Among the lines below, copy exactly those from the one with "(272, 280) none" through the one with "[555,573,688,589] created using", counting both ends.

Provided material:
_ _ _ _ _ _ _

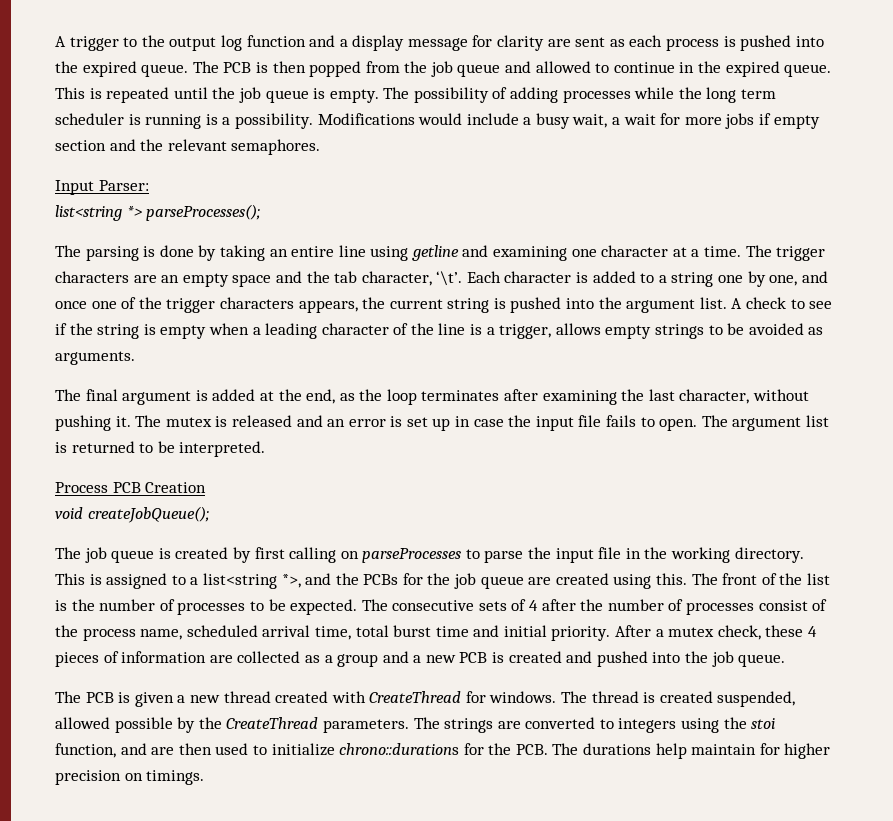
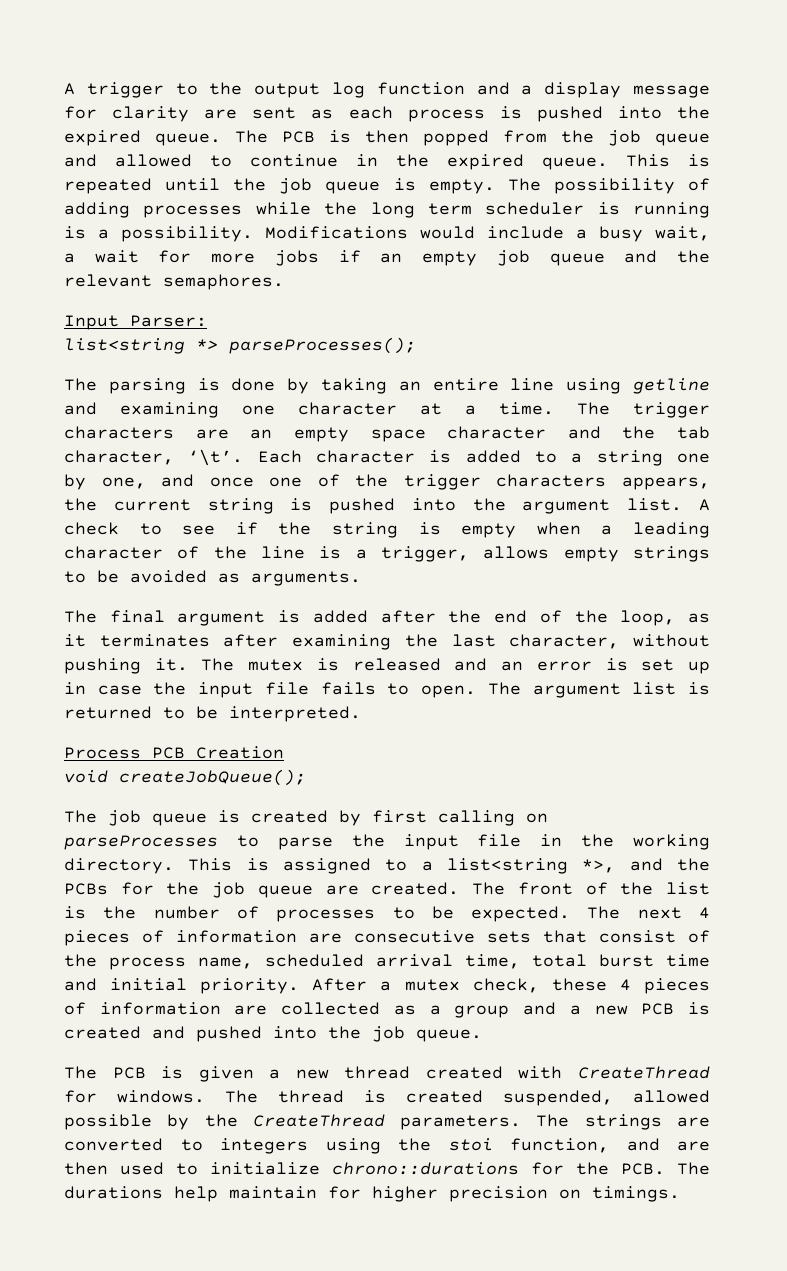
[773,115,820,129] [55,140,106,151] empty section -> [380,250,605,266] an empty job queue
(272, 280) none -> [447,426,547,439] character
[259,389,417,405] at the end, as the loop -> [380,610,711,626] [64,634,86,647] after the end of the loop, as it
[555,573,688,589] created using this. -> [371,882,460,895] created.
[392,599,755,615] consecutive sets of 4 after the number of processes -> [637,907,710,919] [64,930,587,946] next 4 pieces of information are consecutive sets that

_ _ _ _ _ _ _

Result of the task:
(272, 280) none -> [447,426,547,439] character
[259,389,417,405] at the end, as the loop -> [380,610,711,626] [64,634,86,647] after the end of the loop, as it
[555,573,688,589] created using this. -> [371,882,460,895] created.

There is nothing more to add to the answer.